The 5-year-old mare won by a nose over less experienced stablemate, Dream Awhile, who held grudgingly but was out-bobbed at the finish. Trainer Chad Brown didn’t get the dead-heat he was rooting for in the final strides but promised that Dream Awhile will be heard from. “She’s still young and I think she has a bright future ahead of her.”


Excellent job by Dale Romans, shipping C. S. Incharge north to Tampa to take the Suncoast in the final strides coming off the two-turn maiden breaker at Gulfstream. You know she’s going to return for the next one MAR 10…Romans did not fare as well with Hollywood Star who appeared in need of his season’s debut, running spottily in the Sam F. Davis; will benefit.

The Sam F. Davis is always entertaining but outdid itself in this renewal. His rivals allowed Flameaway to get away a bit soft on a surface that on balance carried speed. Still, he proved more than a turf specialist while competing against a pretty salty group.

Fans of Catholic Boy and Vino Rosso take heart; all they lost was a horse race.

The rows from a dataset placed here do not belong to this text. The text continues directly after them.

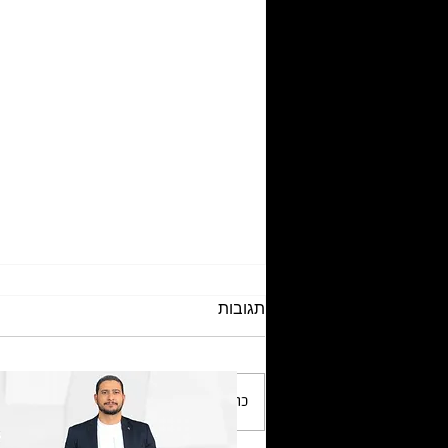
תגובות
כתיבת תגובה...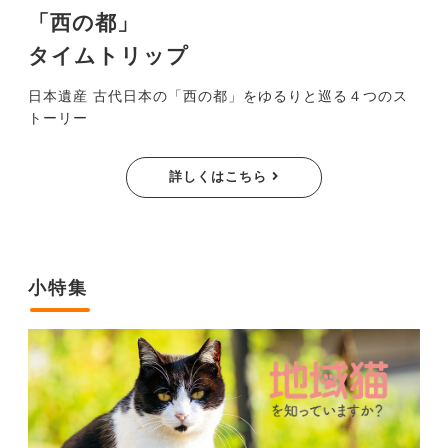
「西の都」
タイムトリップ
日本遺産 古代日本の「西の都」を
ゆるりと巡る４つのス
トーリー
詳しくはこちら
小特集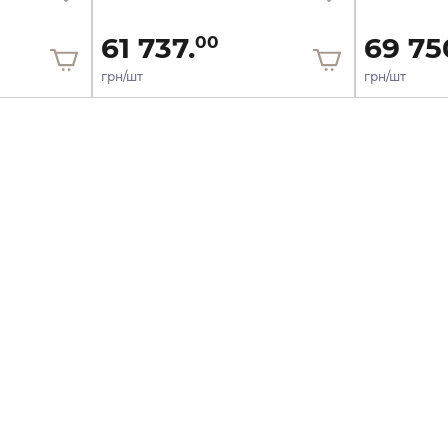
61 737.
69 75
00
грн/шт
грн/шт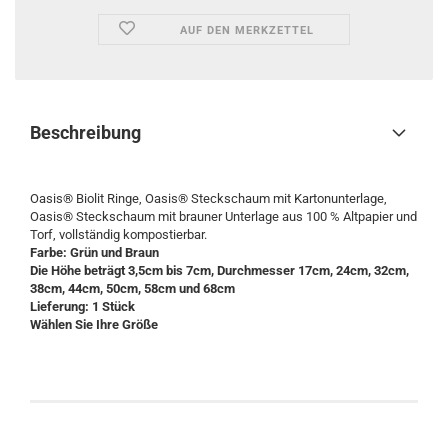
AUF DEN MERKZETTEL
Beschreibung
Oasis® Biolit Ringe, Oasis® Steckschaum mit Kartonunterlage,
Oasis® Steckschaum mit brauner Unterlage aus 100 % Altpapier und
Torf, vollständig kompostierbar.
Farbe: Grün und Braun
Die Höhe beträgt 3,5cm bis 7cm, Durchmesser 17cm, 24cm, 32cm,
38cm, 44cm, 50cm, 58cm und 68cm
Lieferung: 1 Stück
Wählen Sie Ihre Größe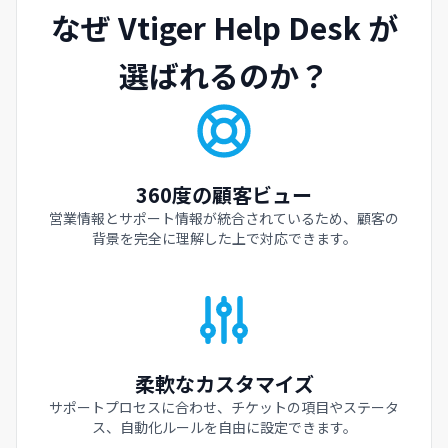
なぜ Vtiger Help Desk が
選ばれるのか？
360度の顧客ビュー
営業情報とサポート情報が統合されているため、顧客の
背景を完全に理解した上で対応できます。
柔軟なカスタマイズ
サポートプロセスに合わせ、チケットの項目やステータ
ス、自動化ルールを自由に設定できます。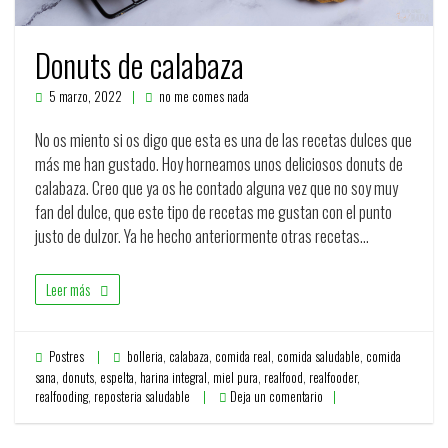
Donuts de calabaza
5 marzo, 2022
no me comes nada
No os miento si os digo que esta es una de las recetas dulces que
más me han gustado. Hoy horneamos unos deliciosos donuts de
calabaza. Creo que ya os he contado alguna vez que no soy muy
fan del dulce, que este tipo de recetas me gustan con el punto
justo de dulzor. Ya he hecho anteriormente otras recetas…
Leer más
Postres
bolleria
,
calabaza
,
comida real
,
comida saludable
,
comida
sana
,
donuts
,
espelta
,
harina integral
,
miel pura
,
realfood
,
realfooder
,
realfooding
,
reposteria saludable
Deja un comentario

Favored Catholic Boy never saw the fence at any time, loomed a winner but idled late as if in need of the effort. He, too, will benefit.

Show finisher Vino Rosso is going to be a tough customer in the Tampa Derby off his Davis finish. Racing between horses most of the way down the backside, he was outrun along the inside approaching the five-sixteenths but re-rallied after Johnny Velazquez brought him to the outside.

In a matter of jumps, he went from what appeared to be an off-the-board finish to nearly winning the damn thing, lengthening stride late, close to catching the two leaders by a decreasing half-length margin. Ate plenty of dirt and showed class and courage.

The Todd Pletcher charge is scheduled to return in the Tampa Derby. HRI has learned that Graham Motion’s Untamed Domain, who finished third in his 3-year-old debut on the Gulfstream lawn, is heading to Tampa Bay. The Tampa Derby will be his introduction to dirt racing.